-------- Working data

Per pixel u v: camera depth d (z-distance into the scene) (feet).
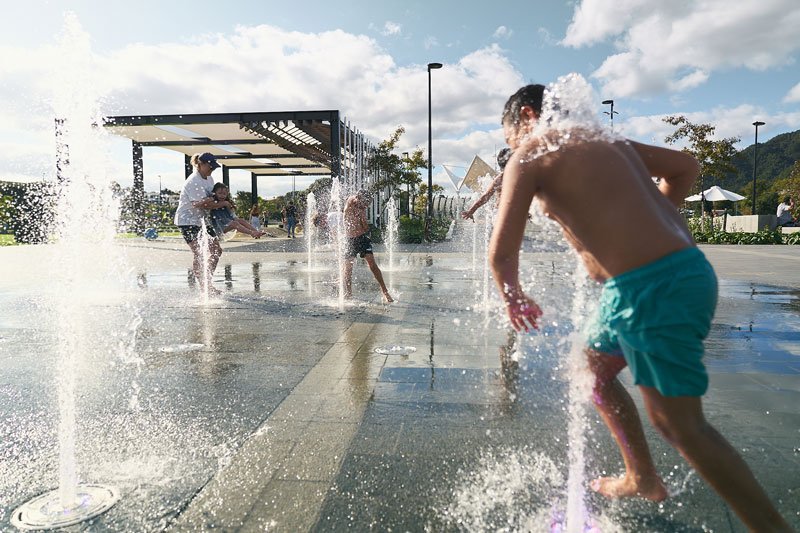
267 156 93.91
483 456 7.58
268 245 67.36
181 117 62.64
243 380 11.26
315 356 13.19
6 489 6.80
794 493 6.47
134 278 30.76
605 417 6.27
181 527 5.90
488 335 15.30
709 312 4.84
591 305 5.76
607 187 4.98
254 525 5.92
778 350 13.67
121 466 7.37
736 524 5.84
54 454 7.79
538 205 5.99
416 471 7.14
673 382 4.78
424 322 17.42
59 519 6.06
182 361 12.78
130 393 10.46
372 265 21.61
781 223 87.86
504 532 5.74
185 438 8.30
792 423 8.79
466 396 10.14
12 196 67.51
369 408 9.55
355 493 6.58
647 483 6.25
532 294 13.29
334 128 63.00
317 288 26.09
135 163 79.10
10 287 26.94
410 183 99.45
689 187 6.13
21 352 13.70
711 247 64.75
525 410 9.39
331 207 62.80
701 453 4.91
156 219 99.55
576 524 5.81
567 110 5.46
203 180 22.97
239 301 22.03
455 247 60.70
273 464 7.39
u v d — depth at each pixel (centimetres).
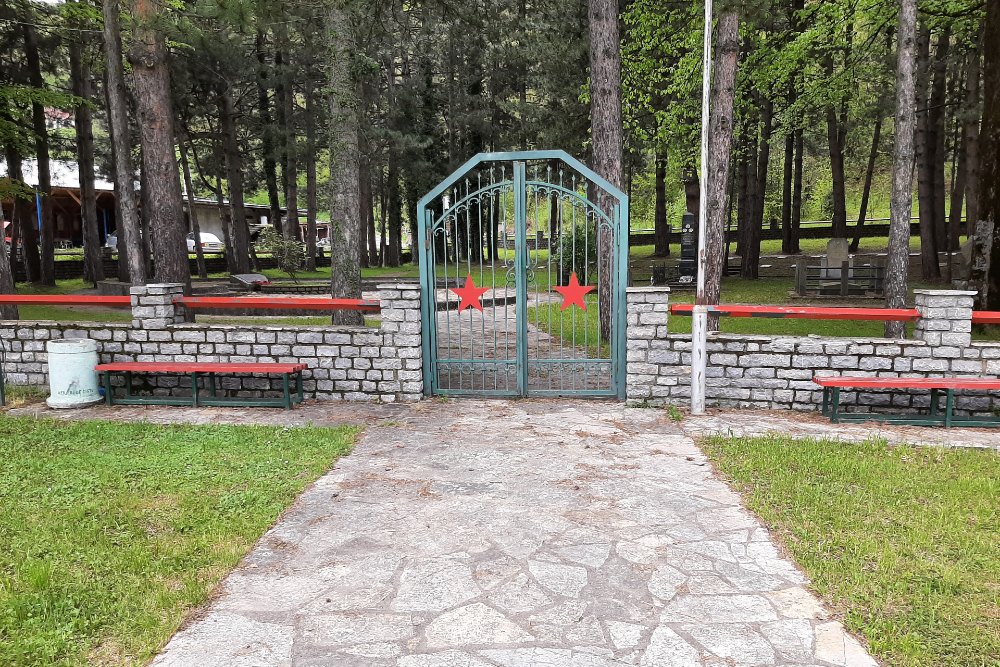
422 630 325
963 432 655
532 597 355
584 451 602
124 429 665
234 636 322
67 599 350
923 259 1925
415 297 778
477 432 667
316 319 1551
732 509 471
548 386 816
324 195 4159
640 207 4309
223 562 393
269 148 2633
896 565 382
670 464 566
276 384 816
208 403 775
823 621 332
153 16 980
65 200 3612
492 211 798
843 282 1568
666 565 390
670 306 743
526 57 2239
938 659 301
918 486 502
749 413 732
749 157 2159
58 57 2231
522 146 3139
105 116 2642
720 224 927
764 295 1703
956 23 1528
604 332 1183
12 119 1575
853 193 4494
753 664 297
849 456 574
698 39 1599
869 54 1739
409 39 2470
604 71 1135
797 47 1551
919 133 1842
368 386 800
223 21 957
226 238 3011
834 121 2095
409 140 2909
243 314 1761
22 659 299
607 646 311
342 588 367
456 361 815
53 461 568
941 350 694
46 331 827
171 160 1246
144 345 822
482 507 477
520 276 794
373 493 505
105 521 450
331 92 1009
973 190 1741
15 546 410
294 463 563
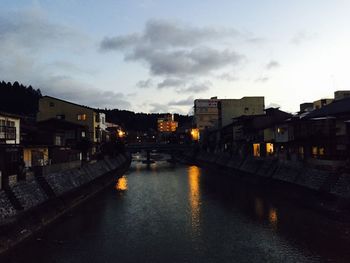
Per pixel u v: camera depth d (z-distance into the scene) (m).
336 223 28.27
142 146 104.50
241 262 21.09
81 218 32.25
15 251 22.55
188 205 38.22
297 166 42.19
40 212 28.78
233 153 76.25
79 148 56.28
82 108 69.38
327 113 39.94
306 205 35.25
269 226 28.50
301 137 43.00
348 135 35.94
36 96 157.50
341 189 31.62
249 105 90.62
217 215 33.16
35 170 33.69
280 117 63.12
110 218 32.34
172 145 107.56
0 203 24.22
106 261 21.50
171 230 28.33
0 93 142.75
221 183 56.03
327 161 35.97
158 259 21.83
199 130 122.06
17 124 37.03
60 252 22.83
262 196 42.16
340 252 22.03
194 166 96.31
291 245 23.69
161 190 49.72
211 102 124.81
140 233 27.50
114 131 107.88
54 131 48.12
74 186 41.28
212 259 21.72
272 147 56.59
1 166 29.36
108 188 52.19
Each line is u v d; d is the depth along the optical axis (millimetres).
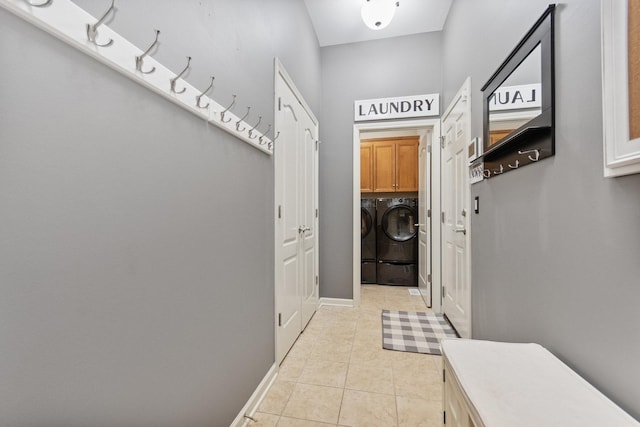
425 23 2822
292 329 2164
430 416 1445
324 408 1505
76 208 599
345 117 3129
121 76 702
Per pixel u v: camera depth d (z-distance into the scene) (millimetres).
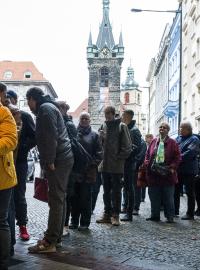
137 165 5848
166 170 5250
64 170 3416
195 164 5586
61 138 3408
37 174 15984
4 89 3186
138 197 5906
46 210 5941
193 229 4766
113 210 4902
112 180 4879
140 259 3348
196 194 6023
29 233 4188
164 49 29984
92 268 3025
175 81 24875
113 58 57156
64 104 4094
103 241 3953
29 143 3732
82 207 4473
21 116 3605
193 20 18094
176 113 24188
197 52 17078
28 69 49250
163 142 5406
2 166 2645
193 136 5699
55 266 3006
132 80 74875
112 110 4840
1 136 2598
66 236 4121
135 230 4590
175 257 3453
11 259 3135
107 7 60875
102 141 4883
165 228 4789
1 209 2695
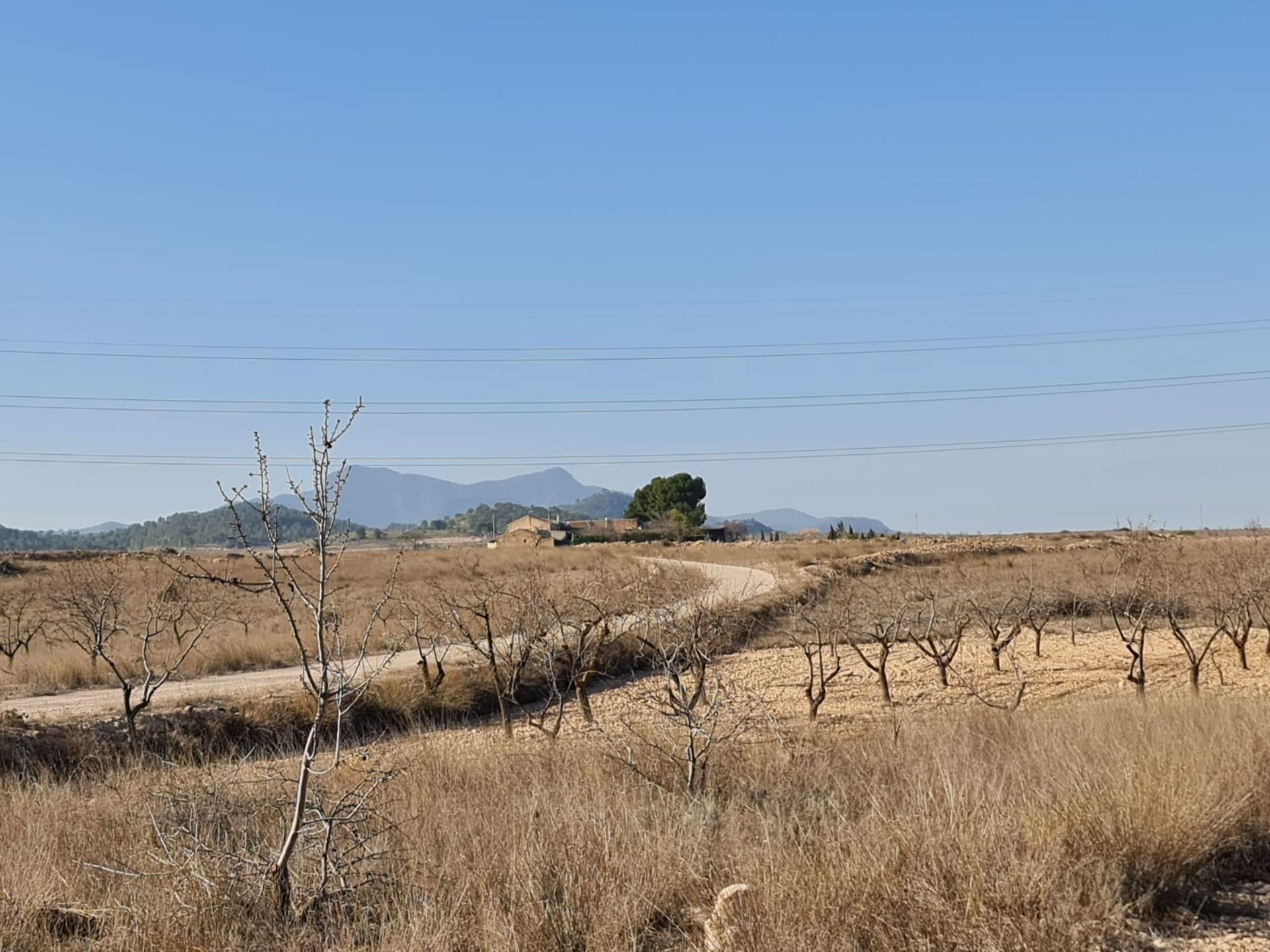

----------------

• [Problem description] Which lines above include the word "millimetres"? Pick them out and copy them.

• [Exercise result]
Each line is u v d; d is the depth along the optical axis (millimetres).
Per pixel u v: camera depth d (z-distance into the scene) (millimetres).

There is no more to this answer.